The bridge would be a demanding and technically complex project, however, and at first there were doubts about who would be willing to undertake it. Then, in January, 2015, the Russian government announced that Arkady Rotenberg, a sixty-three-year-old magnate with interests in construction, banking, transportation, and energy, would direct the project. In retrospect, the choice was obvious, almost inevitable. Rotenberg’s personal wealth is estimated at more than two and a half billion dollars, and the bulk of his income derives from state contracts, mostly to build thousands of miles of roads and natural-gas pipelines and other infrastructure projects.
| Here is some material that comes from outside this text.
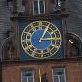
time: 3:04
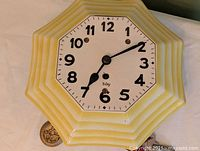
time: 7:09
Last year, the Russian edition of Forbes dubbed Rotenberg “the king of state orders” for winning nine billion dollars’ worth of government contracts in 2015 alone, more than any other Russian businessman. But perhaps the most salient detail in Rotenberg’s biography dates from childhood: in 1963, at the age of twelve, he joined the same judo club as Putin. The two became sparring partners and friends, and have remained close ever since. [...]
When Gazprom built pipelines inside Russia during the next decade, they were two to three times more expensive than equivalent projects in Europe, even when they were in temperate, accessible areas in southern Russia. Perhaps the most striking example of inefficiency occurred in 2013, when Gazprom announced that the cost of a pipeline that Rotenberg was building in Krasnodar—a warm, flat region near the Black Sea—had risen by forty-five per cent. No explanation was given; wages were relatively stable, as was the price of steel. That stretch of pipeline was meant to feed into a larger pipeline going through Bulgaria. After the Russian government suspended construction on the Bulgarian pipeline, Rotenberg’s project miraculously went on for another year. Mikhail Korchemkin, the head of East European Gas Analysis, said that it became clear that Gazprom had “switched from a principle of maximizing shareholder profits to one of maximizing contractor profits.” The company’s projects, he said, presented a “way of minting new billionaires in Russia: overpay for services and make them rich.” [...]
A source close to the Kremlin insisted that the rise of Rotenberg and similar Putin-era nouveau oligarchs was not the result of a purposeful plan: “It wasn’t Putin’s strategy to create these people. That’s a fantasy. He may have agreed to help them, and at a certain point, once they became large and successful, he realized that they might be useful, that it’s not so bad to have a caste of very wealthy people who are obligated to you.” In effect, Putin’s oligarchs form a shadow cabinet. Evgeny Minchenko, a political scientist in Moscow, told me, “These are trusted people, who will stick with Putin until the end, to whom he can assign certain tasks, who won’t get frightened by external pressure.” They can take on projects the Kremlin doesn’t want to fund or manage, such as sports teams, media programs, and political initiatives. [...]
Blinkin told me that the bridge wasn’t strictly necessary; Crimea could accommodate travellers to and from the peninsula by simply increasing the number of ferries between the city of Kerch and the Russian mainland. He noted that far more passengers travel between Helsinki and Stockholm, for example, exclusively by ferry. But an expansion in ferry service is not as grand as a bridge, and doesn’t send a message about Russia’s status as a world power. “Is that worth such gigantic expense?” Blinkin asked. “In a strict economic sense, no. But, if you factor in the political component, then yes.”